Section 80C & 10D in Term Insurance – Tax Deductions & Exemptions
Life insurance is one of life’s most important things you need to make sure your family has a stable and comfortable life. Life insurance’s financial benefits help your family build a safe and secure future, even if you die. As per the Income Tax Act, there are also tax breaks for life insurance under Sections 80C and 10D.
Section 10 (10D) says that all payments from your life insurance plan are eligible for a tax exemption and do not have to be taxed or subject to income tax. Even more interesting is that incentives and surrendering values are not taxed under section 10 10(D) as per the Income Tax Act of 1961. Read on to find out what term insurance tax benefits are covered by Section 10(D) of the Income Tax Act and how it works.
What is Income Tax Act Section 10?
Under Section 10 (10D) of the IT Act, 1961, a person’s maturity or death benefit from a term life insurance policy is not taxed. This also applies to any premiums that have been paid but not yet paid. This exemption is available for several life insurance claims. It also applies to payments from unit-linked insurance plans with a total premium of less than 2.5L in a financial year, either at the end of the plan’s term or earlier, as long as the rules are followed.
What exemptions are in Section 10 (10D) of the Income Tax Act?
Under Section 10 (10D), the Income Tax Act of 1961, you can get the following tax breaks:
- If the term plan premiums paid in a single year for a policy bought between April 1, 2003, and March 31, 2012, were not more than 20% of the insurance coverage, a person may be eligible for Section 10 deductions (10D).
- But if the policy is bought after April 1, 2012, the premium should not be more than 10% of the amount covered.
- When it comes to life insurance bought before April 1, 2013, the exemption does not exceed 15% of the guaranteed value if the insured person gets seriously injured.
- In section 80U of the act, a list of the kinds of disabilities that fall into this group is given. These include developmental disorders, autism, and so on.
- In Section 80DDB, you can find a list of the illnesses that this waiver covers.
On the other hand, according to Section 80C, you can get a tax break on the premiums you pay for life insurance up to Rs.1,50,000. You can also get a tax break if the amount of premiums you pay in a financial year is 20% of the sum assured amount of the policy. This only applies to life insurance policies bought before March 31, 2012.
For policies that were issued after April 1, 2012, the amount of the premium paid in a financial year is 10% of the sum assured. This amount is tax-deductible.

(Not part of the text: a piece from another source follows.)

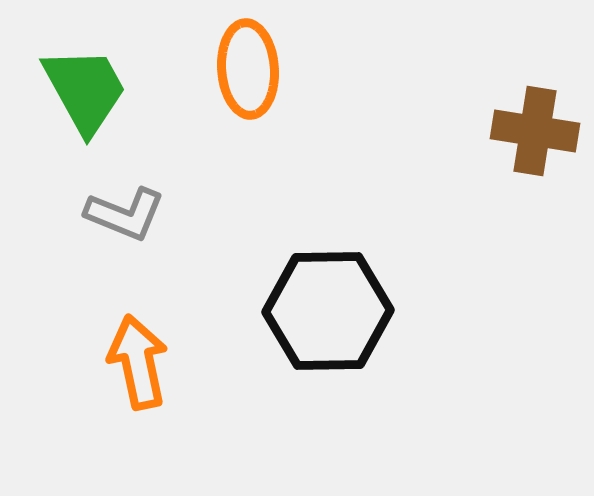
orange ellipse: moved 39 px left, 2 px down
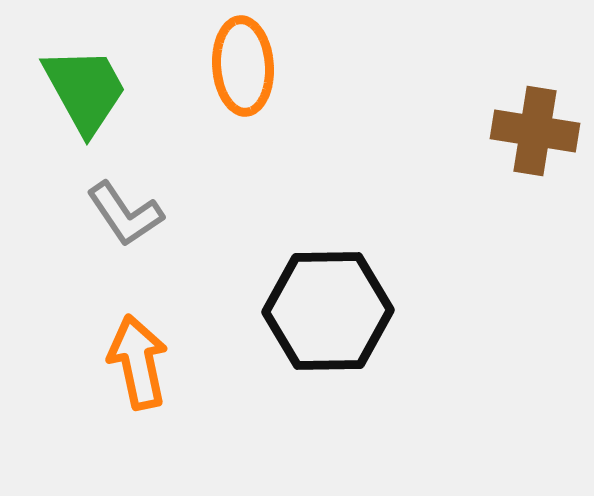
orange ellipse: moved 5 px left, 3 px up
gray L-shape: rotated 34 degrees clockwise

If you need help remembering all the benefits, you can always use the term insurance calculator.
Under section 80C(5), if the insurance policyholder gives up his policy on his own or if the policy ends before two years from the date the policy started, the insured will not get any of the benefits offered on the premium paid by section 80C of the Income Tax Act. If the insured passes away, the beneficiary of a term plan does not have to pay taxes on the maturity or bonus amount received from the policy.
- An insurance policy gives you cash to pay for medical bills and other expenses. This extra coverage provides you and your family financial security. It helps a lot when things go wrong that you didn’t plan for. With the money in hand, you can focus on your immediate needs and let your insurance company handle the rest.

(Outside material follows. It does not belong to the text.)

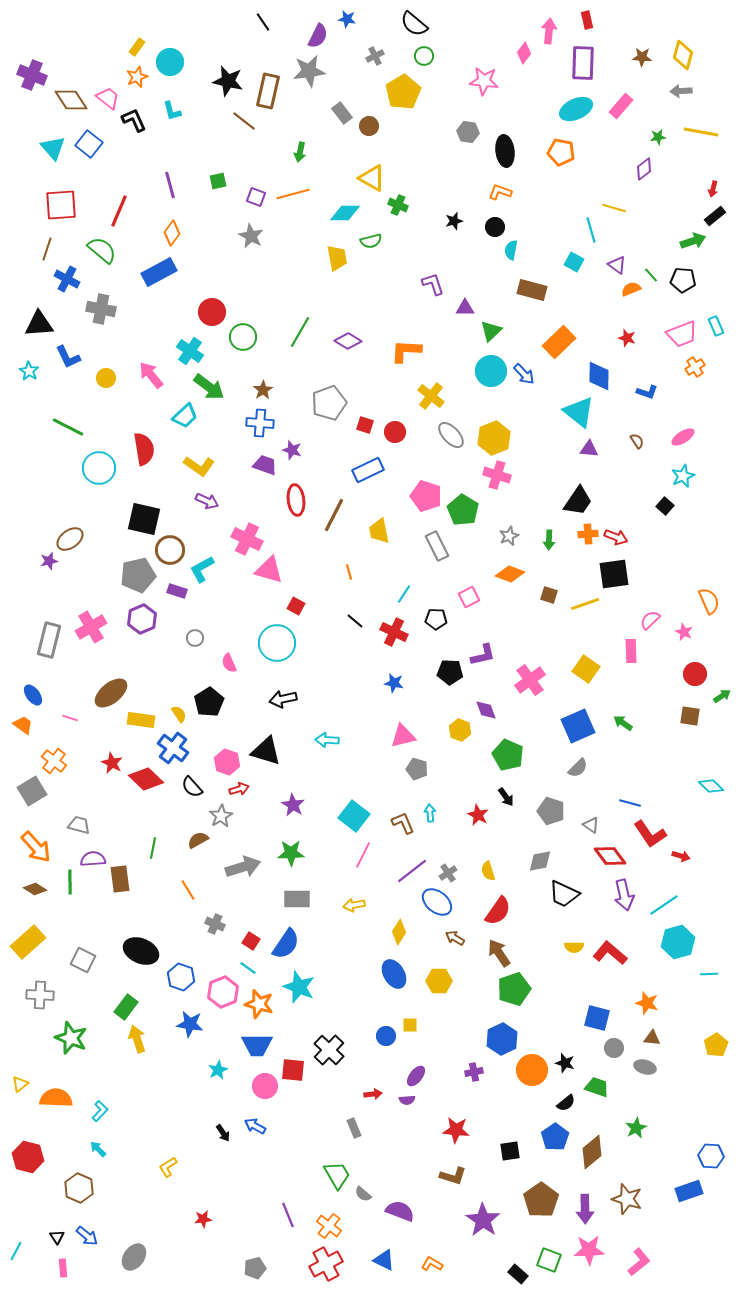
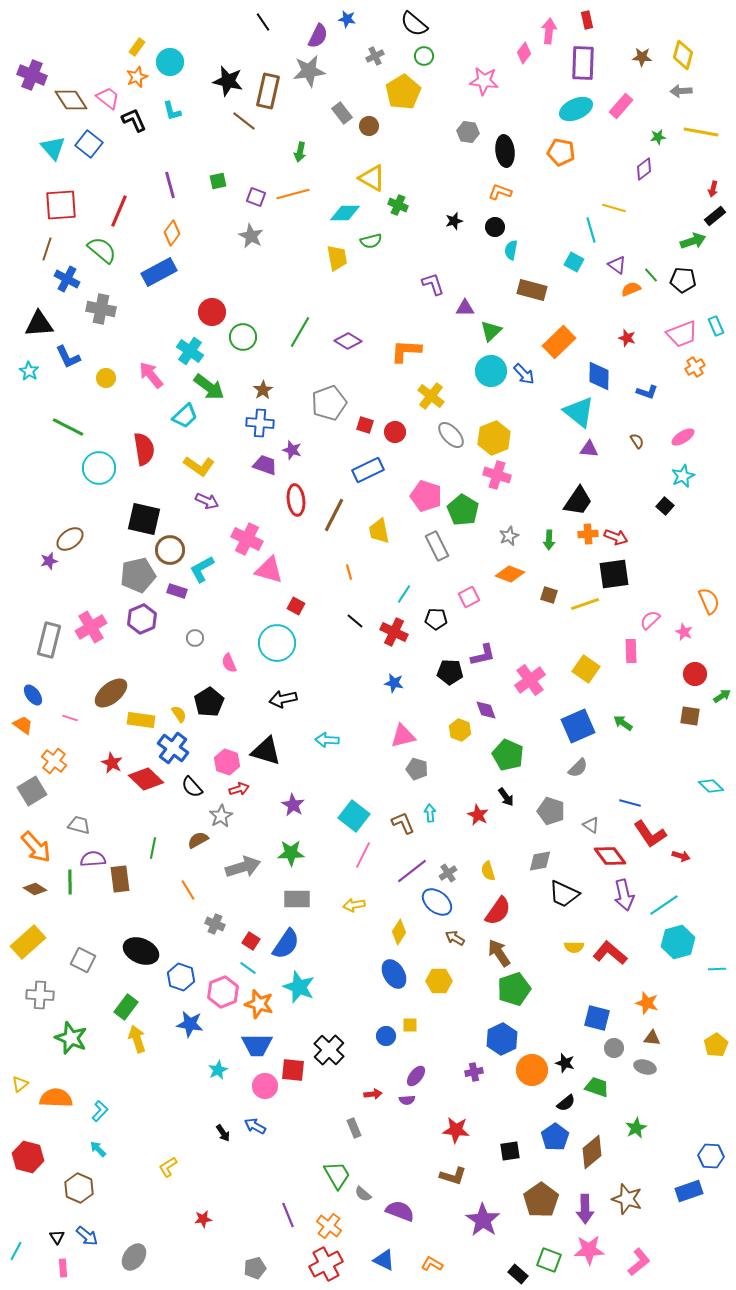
cyan line at (709, 974): moved 8 px right, 5 px up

- But insurance policies do more than just protect against death. Under Section 10(10D) and Section 80C of the IT Act of 1961, they can also help you save money on taxes.
- Under Section 80C, you can avail of term insurance tax benefitsand deduct up to 1.5 lakhs from your taxes for the premiums you have to pay in a given year.

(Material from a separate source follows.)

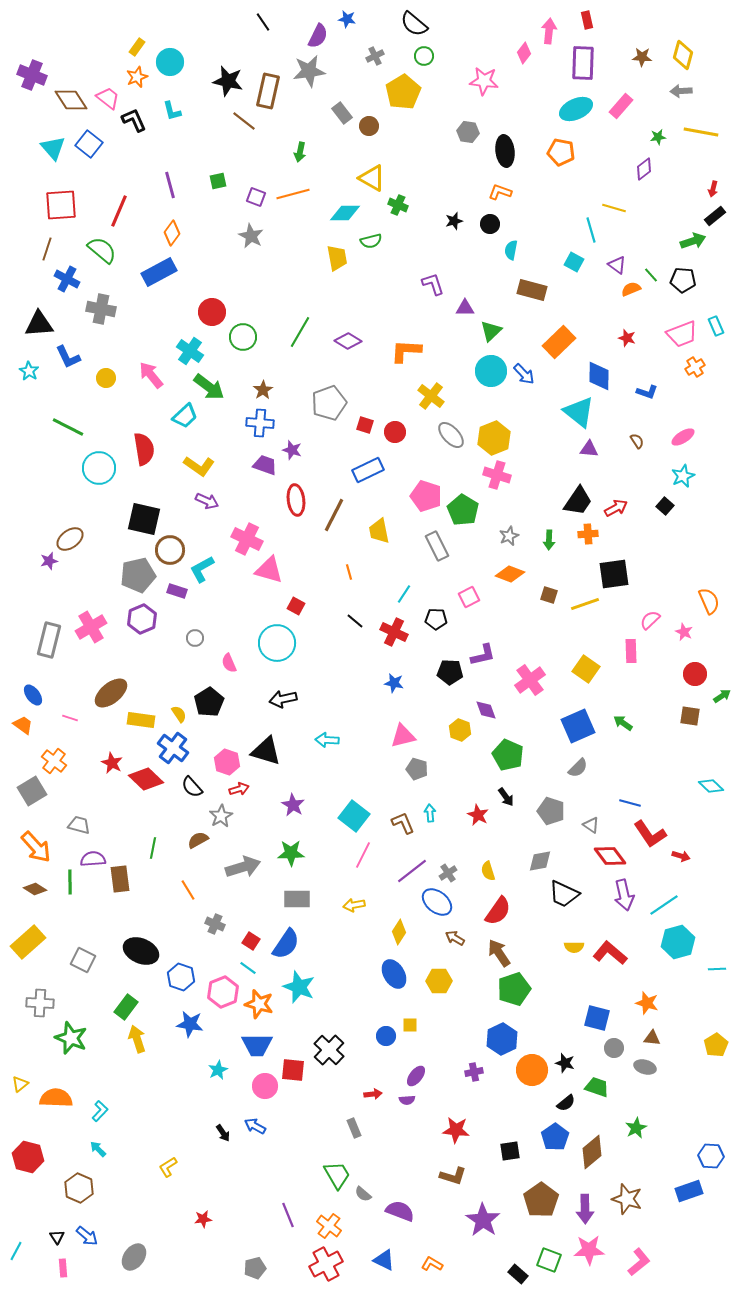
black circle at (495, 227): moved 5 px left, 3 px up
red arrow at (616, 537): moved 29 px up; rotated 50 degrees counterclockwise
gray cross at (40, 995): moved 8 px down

- Section 10(10D) lets you deduct all accumulated rewards against the demands, such as death and maturity benefits.
- Under Section 10(10D), claims like death and maturity benefits, as well as all types of earned bonuses on the corresponding insurance policies, can get tax breaks. Under this clause, any life insurance claim is eligible for a tax break, and there is no maximum amount. Use the term insurance calculator to make the right choice. * Currently, there are 2 tax regimes in India – new and old. To get the tax benefit you desire, choose the correct one after consulting an expert. You can opt for a regime change during the next financial year.